▶ **CHALLENGE A**
State how many lines of the records contain the string "teal".

▶ **TEXT SEGMENT**
"I don't know what's going to happen with the politics of this thing," the president said at a rally at George Mason University. "Here's what I do know. I do know that this bill, this legislation is going to be enormously important for America's future. I do know the impact it will have on the millions of Americans who need our help."
The president compared the health care vote to historic legislation that created Society Security and the Civil Rights Act of 1964.
"You know, the naysayers said that Social Security would lead to socialism," Obama said to laughter. "But the men and women of Congress stood fast and created that program that lifted millions out of poverty."
"I know this has been a difficult journey. I know this will be a tough vote," he said. "I don't know how passing health care will play politically, but I know it's right. We are going to get this done. We are going to make history."
Obama has invited the House Democratic caucus to the White House Saturday to discuss the health care bill.

▶ **RAW RECORDS**

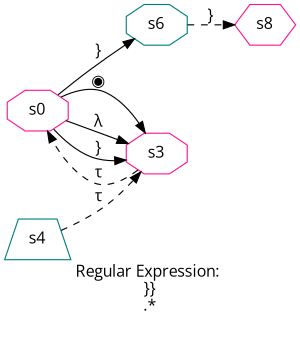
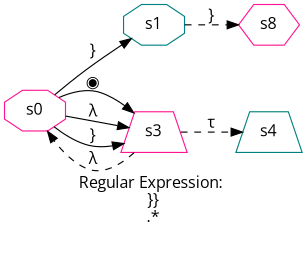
  digraph {
    fontname="Open Sans"
    label="Regular Expression: \n}}\n.*\n\n"
    rankdir=LR
    node [color=deeppink fontname="Open Sans" shape=octagon]
    edge [fontname="Open Sans" style=solid]
-   s1 [color=teal label=s6]
+   s1 [color=teal]
    s0
-   s3
+   s3 [shape=trapezium]
    n4 [label=s8 shape=hexagon]
    s4 [color=teal shape=trapezium]
    s1 -> n4 [label="}" style=dashed]
    s0 -> s1 [label="}"]
    s0 -> s3 [label="◉"]
    s0 -> s3 [label="λ"]
    s0 -> s3 [label="}"]
-   s3 -> s0 [label="τ" style=dashed]
-   s4 -> s3 [label="τ" style=dashed]
+   s3 -> s0 [label="λ" style=dashed]
+   s3 -> s4 [label="τ" style=dashed]
  }
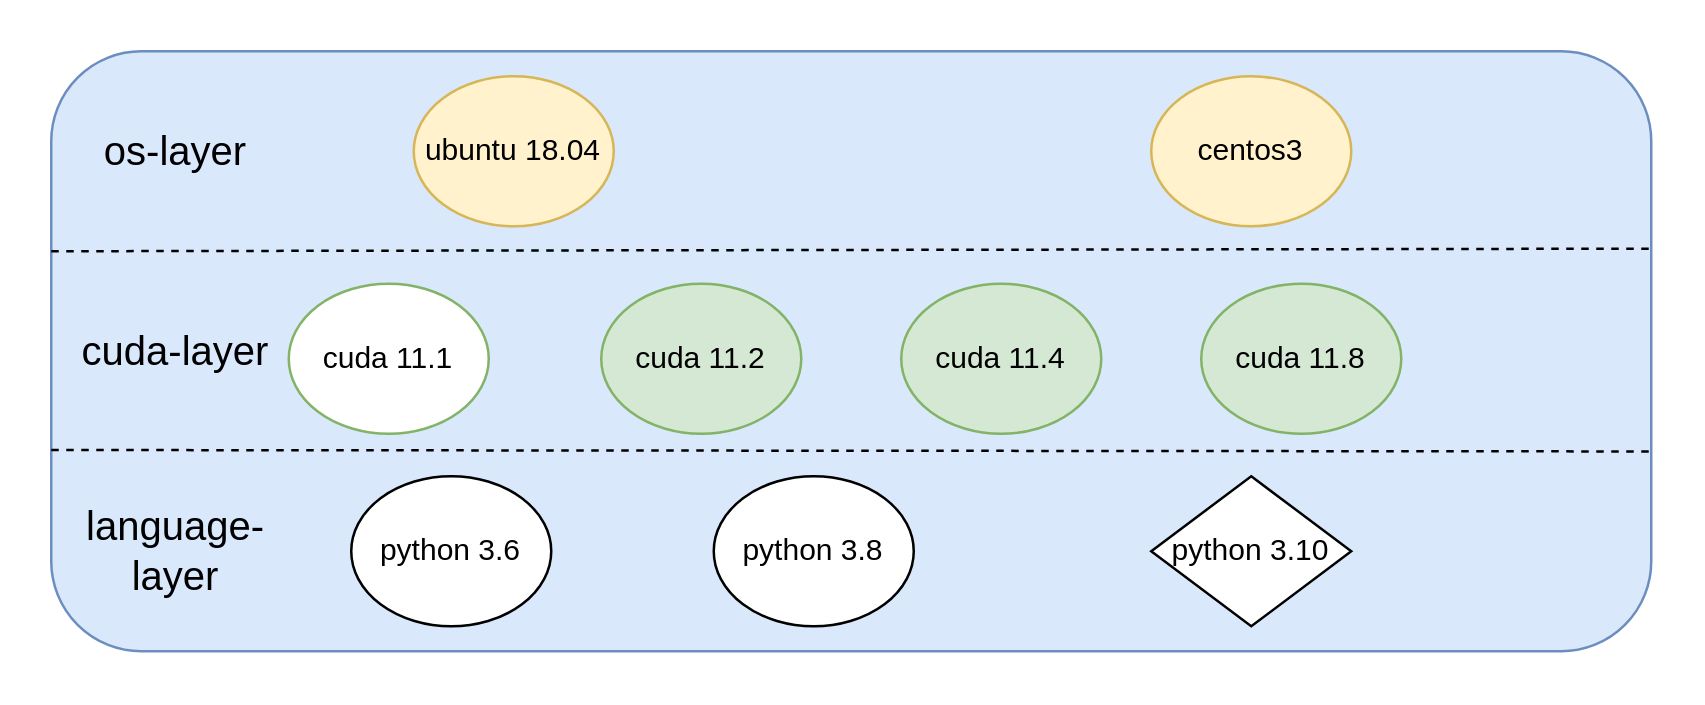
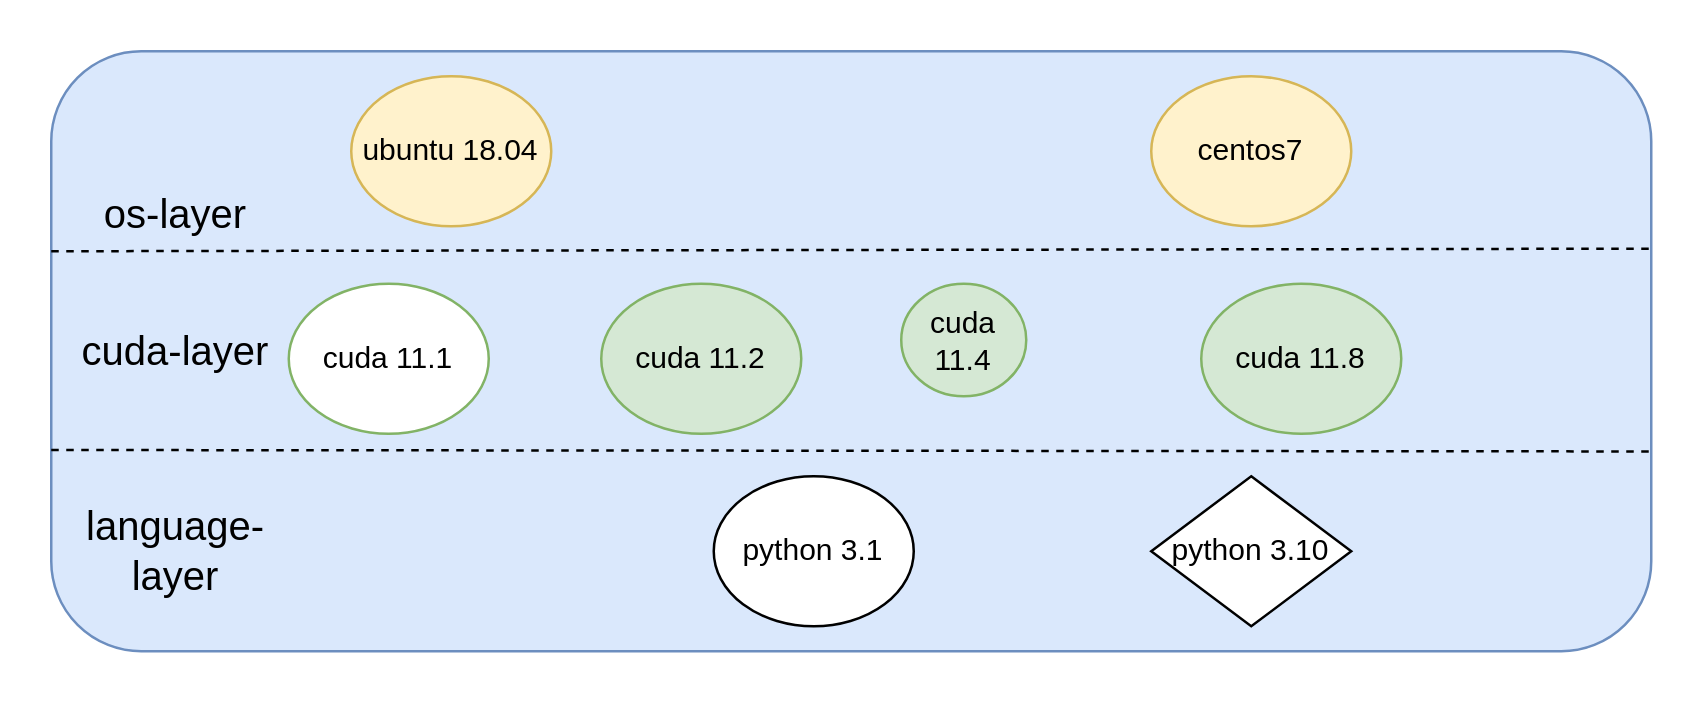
  <mxCell id="0" />
  <mxCell id="1" parent="0" />
  <mxCell id="2" value="" style="rounded=1;whiteSpace=wrap;html=1;fillColor=#dae8fc;strokeColor=#6c8ebf;" vertex="1" parent="1"><mxGeometry x="20" y="20" width="640" height="240" as="geometry" /></mxCell>
- <mxCell id="3" value="ubuntu 18.04" style="ellipse;whiteSpace=wrap;html=1;fillColor=#fff2cc;strokeColor=#d6b656;" vertex="1" parent="1"><mxGeometry x="165" y="30" width="80" height="60" as="geometry" /></mxCell>
+ <mxCell id="3" value="ubuntu 18.04" style="ellipse;whiteSpace=wrap;html=1;fillColor=#fff2cc;strokeColor=#d6b656;" vertex="1" parent="1"><mxGeometry x="140" y="30" width="80" height="60" as="geometry" /></mxCell>
  <mxCell id="4" value="" style="endArrow=none;html=1;rounded=0;exitX=0;exitY=0.25;exitDx=0;exitDy=0;entryX=1.002;entryY=0.329;entryDx=0;entryDy=0;dashed=1;entryPerimeter=0;" edge="1" parent="1" target="2"><mxGeometry width="50" height="50" relative="1" as="geometry"><mxPoint x="20" y="100" as="sourcePoint" /><mxPoint x="650" y="100" as="targetPoint" /></mxGeometry></mxCell>
- <mxCell id="5" value="os-layer" style="text;html=1;strokeColor=none;fillColor=none;align=center;verticalAlign=middle;whiteSpace=wrap;rounded=0;fontSize=16;" vertex="1" parent="1"><mxGeometry x="40" y="45" width="60" height="30" as="geometry" /></mxCell>
+ <mxCell id="5" value="os-layer" style="text;html=1;strokeColor=none;fillColor=none;align=center;verticalAlign=middle;whiteSpace=wrap;rounded=0;fontSize=16;" vertex="1" parent="1"><mxGeometry x="40" y="70" width="60" height="30" as="geometry" /></mxCell>
  <mxCell id="6" value="cuda-layer" style="text;html=1;strokeColor=none;fillColor=none;align=center;verticalAlign=middle;whiteSpace=wrap;rounded=0;fontSize=16;" vertex="1" parent="1"><mxGeometry x="25" y="125" width="90" height="30" as="geometry" /></mxCell>
  <mxCell id="7" value="cuda 11.1" style="ellipse;whiteSpace=wrap;html=1;fillColor=#ffffff;strokeColor=#82b366;" vertex="1" parent="1"><mxGeometry x="115" y="113" width="80" height="60" as="geometry" /></mxCell>
  <mxCell id="8" value="cuda 11.2" style="ellipse;whiteSpace=wrap;html=1;fillColor=#d5e8d4;strokeColor=#82b366;" vertex="1" parent="1"><mxGeometry x="240" y="113" width="80" height="60" as="geometry" /></mxCell>
- <mxCell id="9" value="cuda 11.4" style="ellipse;whiteSpace=wrap;html=1;fillColor=#d5e8d4;strokeColor=#82b366;" vertex="1" parent="1"><mxGeometry x="360" y="113" width="80" height="60" as="geometry" /></mxCell>
+ <mxCell id="9" value="cuda 11.4" style="ellipse;whiteSpace=wrap;html=1;fillColor=#d5e8d4;strokeColor=#82b366;" vertex="1" parent="1"><mxGeometry x="360" y="113" width="50" height="45" as="geometry" /></mxCell>
  <mxCell id="10" value="cuda 11.8" style="ellipse;whiteSpace=wrap;html=1;fillColor=#d5e8d4;strokeColor=#82b366;" vertex="1" parent="1"><mxGeometry x="480" y="113" width="80" height="60" as="geometry" /></mxCell>
- <mxCell id="11" value="centos3" style="ellipse;whiteSpace=wrap;html=1;fillColor=#fff2cc;strokeColor=#d6b656;" vertex="1" parent="1"><mxGeometry x="460" y="30" width="80" height="60" as="geometry" /></mxCell>
+ <mxCell id="11" value="centos7" style="ellipse;whiteSpace=wrap;html=1;fillColor=#fff2cc;strokeColor=#d6b656;" vertex="1" parent="1"><mxGeometry x="460" y="30" width="80" height="60" as="geometry" /></mxCell>
  <mxCell id="12" value="" style="endArrow=none;html=1;rounded=0;exitX=0;exitY=0.25;exitDx=0;exitDy=0;entryX=1;entryY=0.667;entryDx=0;entryDy=0;dashed=1;entryPerimeter=0;" edge="1" parent="1" target="2"><mxGeometry width="50" height="50" relative="1" as="geometry"><mxPoint x="20" y="179.5" as="sourcePoint" /><mxPoint x="650" y="179.5" as="targetPoint" /></mxGeometry></mxCell>
  <mxCell id="13" value="language-layer" style="text;html=1;strokeColor=none;fillColor=none;align=center;verticalAlign=middle;whiteSpace=wrap;rounded=0;fontSize=16;" vertex="1" parent="1"><mxGeometry x="25" y="205" width="90" height="30" as="geometry" /></mxCell>
- <mxCell id="14" value="python 3.6" style="ellipse;whiteSpace=wrap;html=1;" vertex="1" parent="1"><mxGeometry x="140" y="190" width="80" height="60" as="geometry" /></mxCell>
- <mxCell id="15" value="python 3.8" style="ellipse;whiteSpace=wrap;html=1;" vertex="1" parent="1"><mxGeometry x="285" y="190" width="80" height="60" as="geometry" /></mxCell>
+ <mxCell id="15" value="python 3.1" style="ellipse;whiteSpace=wrap;html=1;" vertex="1" parent="1"><mxGeometry x="285" y="190" width="80" height="60" as="geometry" /></mxCell>
  <mxCell id="16" value="python 3.10" style="rhombus;whiteSpace=wrap;html=1;" vertex="1" parent="1"><mxGeometry x="460" y="190" width="80" height="60" as="geometry" /></mxCell>
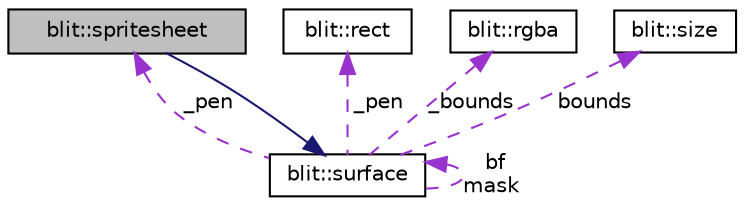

▶ **CHALLENGE B**
Answer these questions from the passage on the health care vote:
(i) At which university did the president hold the rally?
(ii) According to the president, what did the naysayers claim Social Security would lead to?
(iii) On what day has Obama invited the House Democratic caucus to the White House?

▶ **WORKED SOLUTION A**
3

▶ **WORKED SOLUTION B**
(i) George Mason University
(ii) Socialism
(iii) Saturday